Extract to read
- Born: 24 October 1923 London, England
- Died: 6 August 2000 (aged 76) London, England
- Resting place: Church of St Candida and Holy Cross, Whitchurch Canonicorum, Dorset
- Education: Brentwood School, Essex; The Crypt School; Bembridge School; St Edmund Hall, Oxford;
- Known for: Broadcast journalism
- Political party: Liberal (1959)
- Spouse: Katherine Ainslie ​ ​(m. 1965; div. 1986)​
- Children: 2
- Allegiance: United Kingdom
- Branch: British Army
- Service years: 1943–1947
- Rank: Lieutenant
- Unit: Royal Artillery
- Conflicts: Second World War

= Robin Day =

British broadcaster (1923–2000)

Sir Robin Day (24 October 1923 – 6 August 2000) was an English political journalist and television and radio broadcaster.

Day's obituary in The Guardian by Dick Taverne stated that he was "the most outstanding television journalist of his generation. He transformed the television interview, changed the relationship between politicians and television, and strove to assert balance and rationality into the medium's treatment of current affairs".

==Early life==
Robin Day was born on 24 October 1923 in Hampstead Garden Suburb, London, the youngest of four children of William Day (c. 1885 – c. 1948), a Post Office telephone engineer who became a GPO administrative manager, and his wife Florence. He received his early formal education at Brentwood School from 1934 to 1938, briefly attended the Crypt School, Gloucester, and later Bembridge School on the Isle of Wight.

During World War II, he received a commission into the British Army's Royal Artillery, with which he served from 1943. He was deployed to East Africa and saw little action. He was discharged from the British Army in 1947 with the rank of Lieutenant, and went up to St Edmund Hall, Oxford, to read law. While at university, he was elected president of the Oxford Union debating society, and also took part in a debating tour of the United States of America, run by the English-Speaking Union.

He was called to the Bar at Middle Temple in 1952, but practised law only briefly.

==Journalistic career==

Day spent almost his entire working life in journalism. He rose to prominence on the new Independent Television News (ITN) from 1955. According to Dick Taverne, Day first came to notice by interviewing Sir Kenneth Clark, then chairman of the regulator Independent Television Authority (ITA). The ITA had proposed to cut ITN's broadcasting hours and finances. Day's direct, non-deferential approach was then entirely new. He was the first British journalist to interview Egypt's President Nasser following the Suez Crisis.

In 1958, Day interviewed Prime Minister Harold Macmillan, in what the Daily Express called "the most vigorous cross-examination a prime minister has been subjected to in public". The interview turned Day into a television personality and was probably the first time that British television became a serious part of the political process. He was on the staff of ITN for four years, resigning to stand at the 1959 general election as a Liberal Party candidate for Hereford but was not elected. Following a brief period at the News Chronicle, he moved to the BBC.

He was a regular fixture on all BBC general election night programmes from the 1960s until 1987. On television, he presented Panorama and chaired Question Time (1979–89).

The task
Name every person the Robin Day biography says he interviewed.

Recorded information
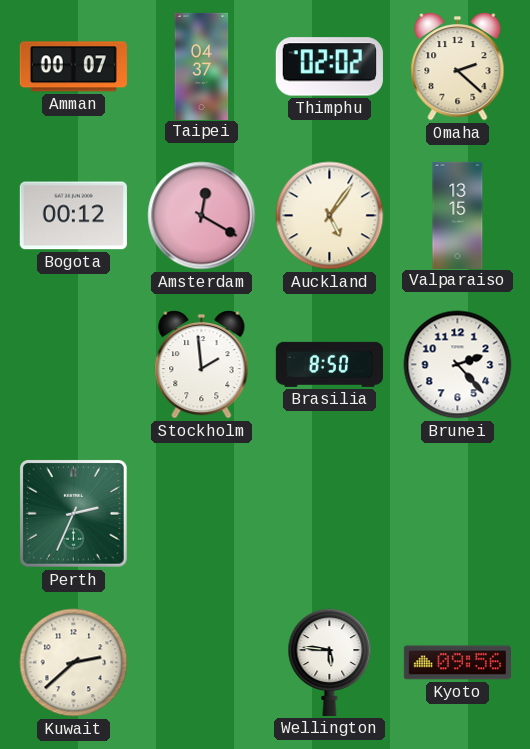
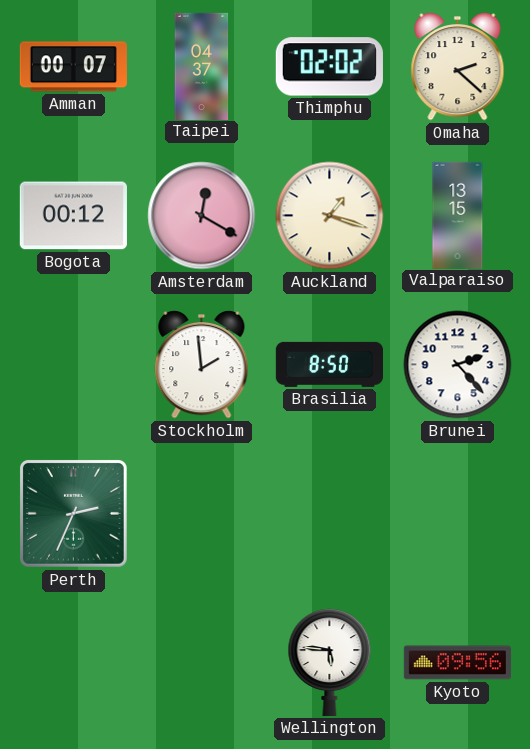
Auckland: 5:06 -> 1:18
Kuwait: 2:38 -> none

Exercise response
- Sir Kenneth Clark
- President Nasser of Egypt
- Prime Minister Harold Macmillan